Perhaps this does the trick?

For example, one of the things that most impressed us about the Stratature product is that they do a better job than just about anybody we have seen at managing hierarchies. When we talked to our internal IT people they said they were buying a copy of Stratature +EDM primarily for its hierarchy management capabilities because they found many people were spending a significant amount of time managing hierarchies in spreadsheets on their desktops and this not only lead to lots of duplication of effort but in some case could be error-prone if the wrong spreadsheet was used.

This information lead to quite a few statements that Stratature was only a hierarchy management system. Stratature is a very fully-featured MDM hub and hierarchy management – while it’s cool – it only a small part of what it does. Going back to the whispering analogy, this is like starting with a statement that I bought a pair of shoes because they had really cool laces and ending up with I bought a pair of shoe laces.

Source: Have Data Will Travel

Speaking of shoes, my wife got me a pair of North Face Endurus XCR BOAs last January on our LA vacation in Beverly Hills.  The coolest thing about them?  No laces to do up.

I read about them in a Wired article about Dean Karnazes on the plane to LA, and I thought they sounded amazing.  Dean's story is truly inspirational too.  It got me motivated to start running... or at least to get the gear for when I decide to. 

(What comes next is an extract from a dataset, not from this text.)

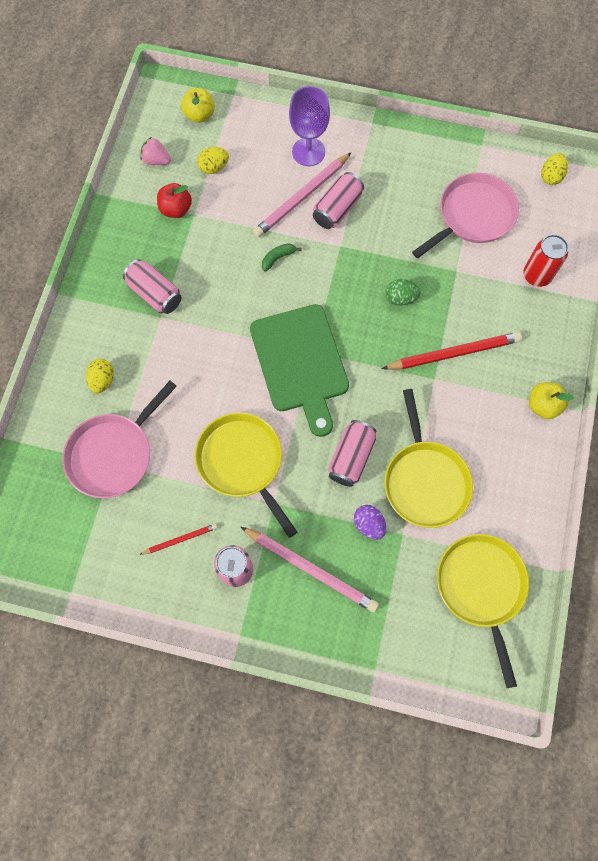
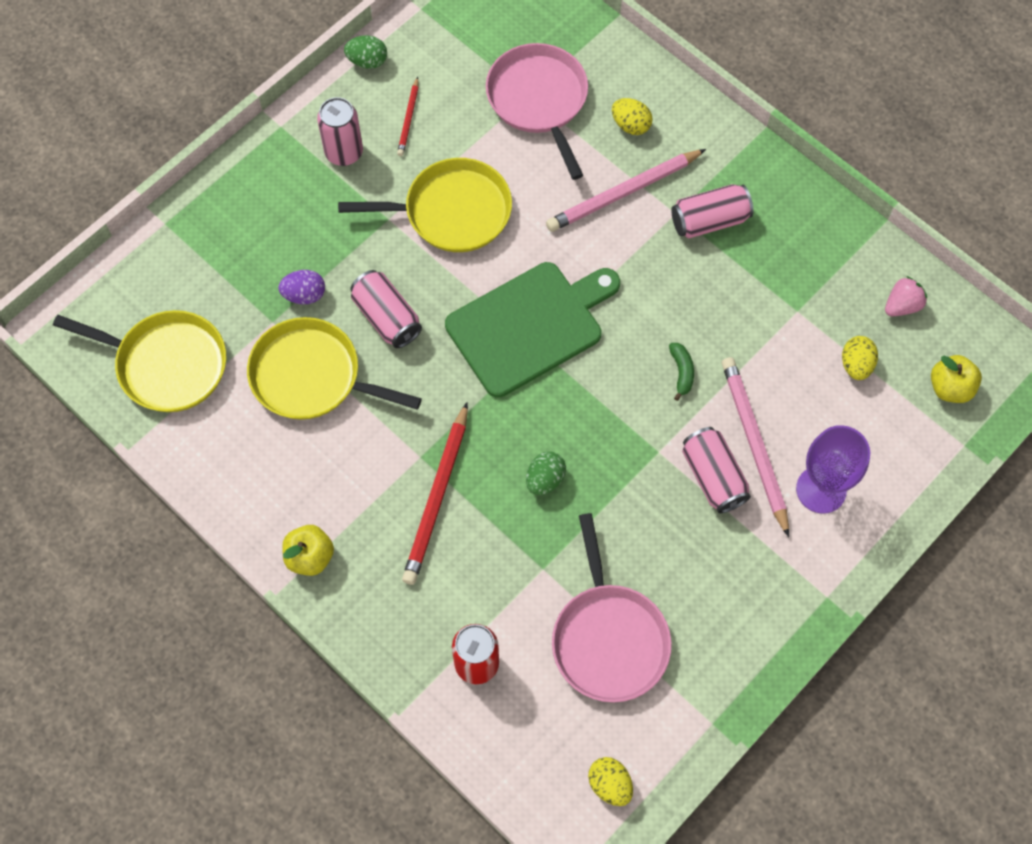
camera: 120 degrees right, 5 degrees down
(143, 604) = (367, 61): none -> green egg
(176, 209) = (815, 294): red apple -> none
(300, 363) = (529, 326): green cutting board -> green cutting board turned 135 degrees clockwise
(310, 569) = (298, 217): pink pencil -> pink pencil (623, 192)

(I did walk over 200 blocks last weekend in New York, and I followed Dean's secrets to success (sleeping less, eating junk food and pushing your body to the point of death).  Not sure that I'll go running any 50 state marathons any time soon though.)

To tighten the shoes, you turn a knob on the back similar to a ski boot.  To loosen, you pull the knob. People tend to turn their heads to try and figure out what the heck you are doing with your clicking shoes, until I tell them the laces are stainless steel.  Yes they're geeky, but at least they're sports-geeky.

It still appears to be a V1 product. There are some glaring defects that I was a bit bothered about, though I haven't bothered to call the company about them.  After about 1 month, the rubber washer on the back dial on the back broke, making turning the knob a bit harder on the fingers. These things are no good with pants, as they catch annoyingly on them. 

A few days ago, I noticed that the tensioner on the back started to skip as if it was stripped.  For the most expensive shoes I have ever owned, I am getting the same experience I would expect with a high-performance British race car - low reliability.

My fault for believing I would become an Ultra Marathon man like Dean Karnazes, just by stepping in his shoes.  They are really comfortable though, they're a conversation piece, and they never come undone. 

And since he's #27 on the list of Time's World's 100 Most Influential People, I shouldn't feel too bad.  Is it the shoes, Dean?

So yes, I did end up buying a pair of really cool laces wrapped in a shoe.